* INSTRUCTIONS TO FOLLOW:
Reproduce the records exactly.

* INPUT DATA:
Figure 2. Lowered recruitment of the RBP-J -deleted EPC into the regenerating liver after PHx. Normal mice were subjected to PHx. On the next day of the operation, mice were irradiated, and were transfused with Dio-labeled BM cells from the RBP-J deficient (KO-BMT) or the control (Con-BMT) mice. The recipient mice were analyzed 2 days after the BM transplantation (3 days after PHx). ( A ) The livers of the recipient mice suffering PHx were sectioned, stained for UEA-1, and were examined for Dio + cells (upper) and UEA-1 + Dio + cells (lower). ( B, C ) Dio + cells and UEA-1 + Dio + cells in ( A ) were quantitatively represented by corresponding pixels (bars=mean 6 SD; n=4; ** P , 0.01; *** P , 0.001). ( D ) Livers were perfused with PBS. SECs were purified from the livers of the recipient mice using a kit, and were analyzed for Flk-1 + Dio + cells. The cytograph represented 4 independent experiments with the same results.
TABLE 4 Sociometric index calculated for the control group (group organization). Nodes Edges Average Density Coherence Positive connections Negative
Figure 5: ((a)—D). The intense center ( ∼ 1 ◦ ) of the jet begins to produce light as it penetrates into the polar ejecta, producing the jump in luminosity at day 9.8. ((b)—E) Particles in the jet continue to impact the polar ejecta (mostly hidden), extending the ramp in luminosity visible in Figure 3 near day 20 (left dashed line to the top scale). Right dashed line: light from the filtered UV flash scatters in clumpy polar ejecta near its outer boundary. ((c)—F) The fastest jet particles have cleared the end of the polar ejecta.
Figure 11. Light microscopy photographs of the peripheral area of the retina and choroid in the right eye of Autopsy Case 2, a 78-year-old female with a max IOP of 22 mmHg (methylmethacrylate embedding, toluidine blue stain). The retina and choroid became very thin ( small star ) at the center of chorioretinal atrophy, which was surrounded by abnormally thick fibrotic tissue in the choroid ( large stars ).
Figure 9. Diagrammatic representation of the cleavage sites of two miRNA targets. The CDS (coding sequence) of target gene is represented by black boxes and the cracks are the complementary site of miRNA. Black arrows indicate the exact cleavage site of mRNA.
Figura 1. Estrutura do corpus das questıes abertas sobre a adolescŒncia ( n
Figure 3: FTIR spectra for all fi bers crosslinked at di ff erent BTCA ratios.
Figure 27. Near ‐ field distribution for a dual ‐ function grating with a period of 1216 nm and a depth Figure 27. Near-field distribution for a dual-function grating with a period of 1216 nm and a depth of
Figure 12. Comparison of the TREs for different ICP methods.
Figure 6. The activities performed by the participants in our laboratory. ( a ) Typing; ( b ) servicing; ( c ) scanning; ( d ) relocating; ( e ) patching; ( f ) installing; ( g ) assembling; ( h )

* ANSWER SPACE:
Figure 2. Lowered recruitment of the RBP-J -deleted EPC into the regenerating liver after PHx. Normal mice were subjected to PHx. On the next day of the operation, mice were irradiated, and were transfused with Dio-labeled BM cells from the RBP-J deficient (KO-BMT) or the control (Con-BMT) mice. The recipient mice were analyzed 2 days after the BM transplantation (3 days after PHx). ( A ) The livers of the recipient mice suffering PHx were sectioned, stained for UEA-1, and were examined for Dio + cells (upper) and UEA-1 + Dio + cells (lower). ( B, C ) Dio + cells and UEA-1 + Dio + cells in ( A ) were quantitatively represented by corresponding pixels (bars=mean 6 SD; n=4; ** P , 0.01; *** P , 0.001). ( D ) Livers were perfused with PBS. SECs were purified from the livers of the recipient mice using a kit, and were analyzed for Flk-1 + Dio + cells. The cytograph represented 4 independent experiments with the same results.
TABLE 4 Sociometric index calculated for the control group (group organization). Nodes Edges Average Density Coherence Positive connections Negative
Figure 5: ((a)—D). The intense center ( ∼ 1 ◦ ) of the jet begins to produce light as it penetrates into the polar ejecta, producing the jump in luminosity at day 9.8. ((b)—E) Particles in the jet continue to impact the polar ejecta (mostly hidden), extending the ramp in luminosity visible in Figure 3 near day 20 (left dashed line to the top scale). Right dashed line: light from the filtered UV flash scatters in clumpy polar ejecta near its outer boundary. ((c)—F) The fastest jet particles have cleared the end of the polar ejecta.
Figure 11. Light microscopy photographs of the peripheral area of the retina and choroid in the right eye of Autopsy Case 2, a 78-year-old female with a max IOP of 22 mmHg (methylmethacrylate embedding, toluidine blue stain). The retina and choroid became very thin ( small star ) at the center of chorioretinal atrophy, which was surrounded by abnormally thick fibrotic tissue in the choroid ( large stars ).
Figure 9. Diagrammatic representation of the cleavage sites of two miRNA targets. The CDS (coding sequence) of target gene is represented by black boxes and the cracks are the complementary site of miRNA. Black arrows indicate the exact cleavage site of mRNA.
Figura 1. Estrutura do corpus das questıes abertas sobre a adolescŒncia ( n
Figure 3: FTIR spectra for all fi bers crosslinked at di ff erent BTCA ratios.
Figure 27. Near ‐ field distribution for a dual ‐ function grating with a period of 1216 nm and a depth Figure 27. Near-field distribution for a dual-function grating with a period of 1216 nm and a depth of
Figure 12. Comparison of the TREs for different ICP methods.
Figure 6. The activities performed by the participants in our laboratory. ( a ) Typing; ( b ) servicing; ( c ) scanning; ( d ) relocating; ( e ) patching; ( f ) installing; ( g ) assembling; ( h )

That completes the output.